YOUR INSTRUCTIONS
Only the lines in the entries below from the line with "Like Microscopic Bombs" to the line with "x: rideshare companies", both included, belong in the answer, transcribed exactly and without pictures.

DATA PROVIDED
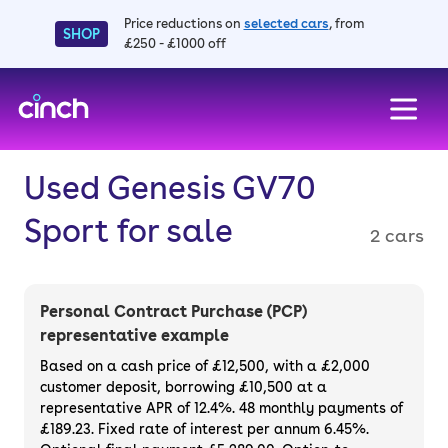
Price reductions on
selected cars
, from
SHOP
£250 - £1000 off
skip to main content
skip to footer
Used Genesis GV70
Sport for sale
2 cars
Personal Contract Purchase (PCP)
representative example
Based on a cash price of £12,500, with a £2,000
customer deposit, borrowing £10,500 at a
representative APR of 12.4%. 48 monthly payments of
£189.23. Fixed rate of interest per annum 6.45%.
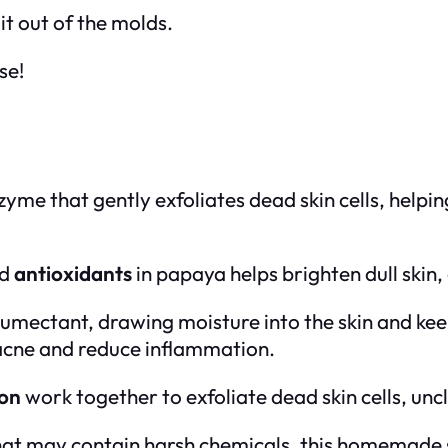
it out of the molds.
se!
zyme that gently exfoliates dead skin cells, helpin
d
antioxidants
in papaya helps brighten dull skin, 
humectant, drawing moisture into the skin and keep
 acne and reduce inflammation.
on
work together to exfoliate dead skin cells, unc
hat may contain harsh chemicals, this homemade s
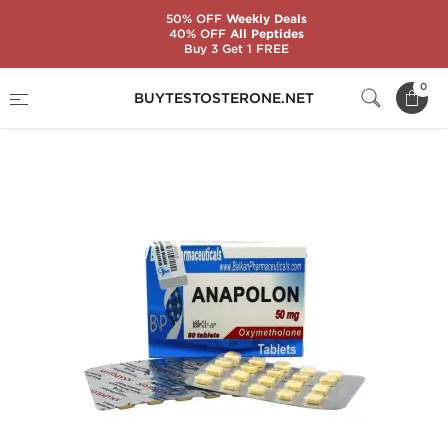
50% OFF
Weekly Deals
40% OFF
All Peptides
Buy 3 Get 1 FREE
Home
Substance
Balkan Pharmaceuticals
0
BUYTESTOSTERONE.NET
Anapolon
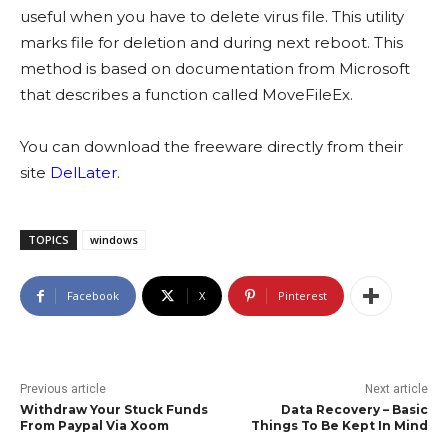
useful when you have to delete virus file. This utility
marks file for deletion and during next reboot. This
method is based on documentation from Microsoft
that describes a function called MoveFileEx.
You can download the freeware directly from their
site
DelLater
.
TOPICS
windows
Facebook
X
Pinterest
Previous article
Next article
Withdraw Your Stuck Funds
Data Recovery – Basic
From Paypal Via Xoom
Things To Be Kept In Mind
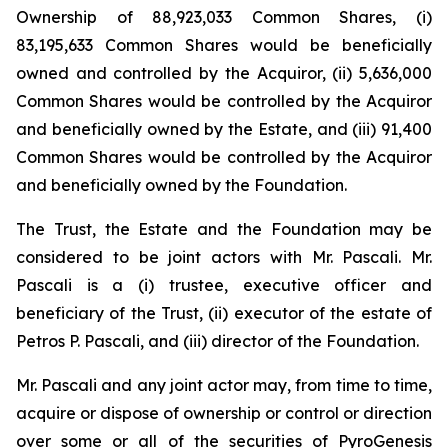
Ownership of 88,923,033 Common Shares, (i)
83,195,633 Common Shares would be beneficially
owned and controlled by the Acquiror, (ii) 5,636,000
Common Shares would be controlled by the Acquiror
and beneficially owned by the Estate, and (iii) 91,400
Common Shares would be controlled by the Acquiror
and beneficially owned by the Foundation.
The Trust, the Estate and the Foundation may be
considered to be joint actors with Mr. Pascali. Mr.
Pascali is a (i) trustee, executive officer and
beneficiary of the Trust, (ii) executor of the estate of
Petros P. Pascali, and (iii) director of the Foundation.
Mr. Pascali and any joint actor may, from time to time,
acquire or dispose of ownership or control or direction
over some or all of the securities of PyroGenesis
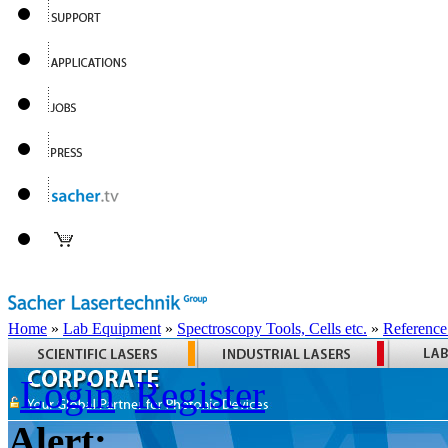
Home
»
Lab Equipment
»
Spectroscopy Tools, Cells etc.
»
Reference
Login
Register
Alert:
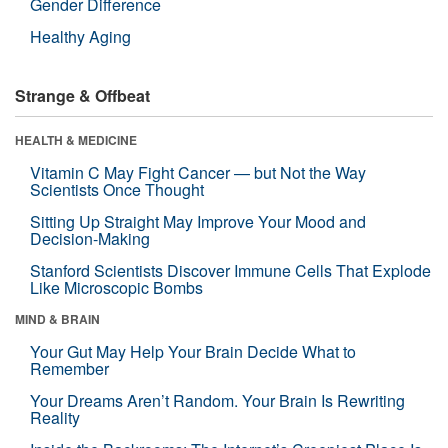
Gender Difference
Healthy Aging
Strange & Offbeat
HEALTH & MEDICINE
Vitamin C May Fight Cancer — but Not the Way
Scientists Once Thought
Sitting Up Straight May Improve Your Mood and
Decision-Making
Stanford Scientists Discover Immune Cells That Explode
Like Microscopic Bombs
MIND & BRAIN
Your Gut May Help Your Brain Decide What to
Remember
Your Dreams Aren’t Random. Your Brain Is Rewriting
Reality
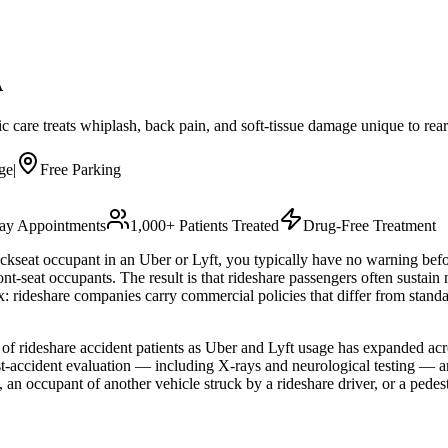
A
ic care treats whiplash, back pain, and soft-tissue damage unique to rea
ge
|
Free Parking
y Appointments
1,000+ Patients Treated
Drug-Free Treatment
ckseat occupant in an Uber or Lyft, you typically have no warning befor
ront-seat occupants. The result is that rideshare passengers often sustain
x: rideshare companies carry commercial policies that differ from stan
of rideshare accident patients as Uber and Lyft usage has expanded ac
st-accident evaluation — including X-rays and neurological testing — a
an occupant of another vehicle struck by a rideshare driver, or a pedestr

ANSWER TO THIS TASK
Like Microscopic Bombs
MIND & BRAIN
Your Gut May Help Your Brain Decide What to
Remember
Your Dreams Aren’t Random. Your Brain Is Rewriting
Reality
A
ic care treats whiplash, back pain, and soft-tissue damage unique to rea
ge
|
Free Parking
y Appointments
1,000+ Patients Treated
Drug-Free Treatment
ckseat occupant in an Uber or Lyft, you typically have no warning befor
ront-seat occupants. The result is that rideshare passengers often sustain
x: rideshare companies carry commercial policies that differ from stan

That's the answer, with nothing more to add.